## BEGIN DATA LINES

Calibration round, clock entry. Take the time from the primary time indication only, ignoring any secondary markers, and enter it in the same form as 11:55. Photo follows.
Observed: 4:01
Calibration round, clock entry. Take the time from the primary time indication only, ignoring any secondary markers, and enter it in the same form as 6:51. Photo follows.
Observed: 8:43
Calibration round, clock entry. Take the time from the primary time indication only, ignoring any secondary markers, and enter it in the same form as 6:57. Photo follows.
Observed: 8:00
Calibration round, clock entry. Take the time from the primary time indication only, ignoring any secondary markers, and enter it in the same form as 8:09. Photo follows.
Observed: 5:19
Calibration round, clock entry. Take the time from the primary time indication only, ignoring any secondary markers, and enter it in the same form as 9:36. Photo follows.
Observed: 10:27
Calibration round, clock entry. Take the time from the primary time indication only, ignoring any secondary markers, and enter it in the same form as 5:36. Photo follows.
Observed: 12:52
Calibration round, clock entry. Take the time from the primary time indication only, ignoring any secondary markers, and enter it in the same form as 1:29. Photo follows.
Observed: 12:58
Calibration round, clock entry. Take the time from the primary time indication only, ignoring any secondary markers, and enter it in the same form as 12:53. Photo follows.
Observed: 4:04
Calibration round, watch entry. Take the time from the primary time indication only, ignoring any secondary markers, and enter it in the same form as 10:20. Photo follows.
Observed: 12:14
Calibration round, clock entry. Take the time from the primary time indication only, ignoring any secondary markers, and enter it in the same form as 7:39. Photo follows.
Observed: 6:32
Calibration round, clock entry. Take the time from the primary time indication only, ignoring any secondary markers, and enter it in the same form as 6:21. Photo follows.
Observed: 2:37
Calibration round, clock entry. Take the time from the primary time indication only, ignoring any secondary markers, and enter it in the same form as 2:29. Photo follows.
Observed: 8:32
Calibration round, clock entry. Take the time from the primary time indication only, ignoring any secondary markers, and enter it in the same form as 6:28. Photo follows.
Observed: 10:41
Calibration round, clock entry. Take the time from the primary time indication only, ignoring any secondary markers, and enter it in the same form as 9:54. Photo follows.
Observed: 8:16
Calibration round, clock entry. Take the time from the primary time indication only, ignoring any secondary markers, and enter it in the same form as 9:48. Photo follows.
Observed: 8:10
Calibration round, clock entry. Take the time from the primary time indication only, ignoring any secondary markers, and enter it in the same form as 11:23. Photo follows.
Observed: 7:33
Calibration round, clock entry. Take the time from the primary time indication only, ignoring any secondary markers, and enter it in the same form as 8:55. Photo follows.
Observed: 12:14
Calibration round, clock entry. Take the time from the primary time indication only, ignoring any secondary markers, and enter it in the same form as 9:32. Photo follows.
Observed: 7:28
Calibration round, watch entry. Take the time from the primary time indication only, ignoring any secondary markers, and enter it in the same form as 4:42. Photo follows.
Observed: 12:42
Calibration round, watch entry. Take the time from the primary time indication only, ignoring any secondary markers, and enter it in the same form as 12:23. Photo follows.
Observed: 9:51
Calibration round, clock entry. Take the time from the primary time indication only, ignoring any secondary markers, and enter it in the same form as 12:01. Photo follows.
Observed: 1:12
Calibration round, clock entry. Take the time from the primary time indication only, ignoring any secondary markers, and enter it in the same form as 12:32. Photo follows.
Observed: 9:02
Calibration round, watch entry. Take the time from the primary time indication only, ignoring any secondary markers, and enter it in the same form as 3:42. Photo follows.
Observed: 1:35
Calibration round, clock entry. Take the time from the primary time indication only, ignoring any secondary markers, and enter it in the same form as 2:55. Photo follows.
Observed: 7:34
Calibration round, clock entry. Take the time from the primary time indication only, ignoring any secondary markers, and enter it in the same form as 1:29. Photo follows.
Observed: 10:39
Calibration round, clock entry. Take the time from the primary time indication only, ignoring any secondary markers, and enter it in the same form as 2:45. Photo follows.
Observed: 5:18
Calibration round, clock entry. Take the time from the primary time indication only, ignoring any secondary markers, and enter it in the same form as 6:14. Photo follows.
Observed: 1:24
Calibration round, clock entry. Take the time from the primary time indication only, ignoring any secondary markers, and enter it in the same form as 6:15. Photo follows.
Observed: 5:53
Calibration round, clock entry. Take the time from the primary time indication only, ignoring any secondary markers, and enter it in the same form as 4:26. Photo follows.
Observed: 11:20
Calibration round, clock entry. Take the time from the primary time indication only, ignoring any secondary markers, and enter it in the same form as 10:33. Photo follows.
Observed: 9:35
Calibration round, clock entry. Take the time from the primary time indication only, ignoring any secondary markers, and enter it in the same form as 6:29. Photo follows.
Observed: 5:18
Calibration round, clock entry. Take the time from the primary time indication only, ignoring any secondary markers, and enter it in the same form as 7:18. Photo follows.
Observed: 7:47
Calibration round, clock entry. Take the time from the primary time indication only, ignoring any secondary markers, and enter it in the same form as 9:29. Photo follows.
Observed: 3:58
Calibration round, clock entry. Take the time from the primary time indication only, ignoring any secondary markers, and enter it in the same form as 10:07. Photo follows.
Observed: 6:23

## END DATA LINES

Report how many lines in the data above contain the word "watch". Reply with the number alone.

4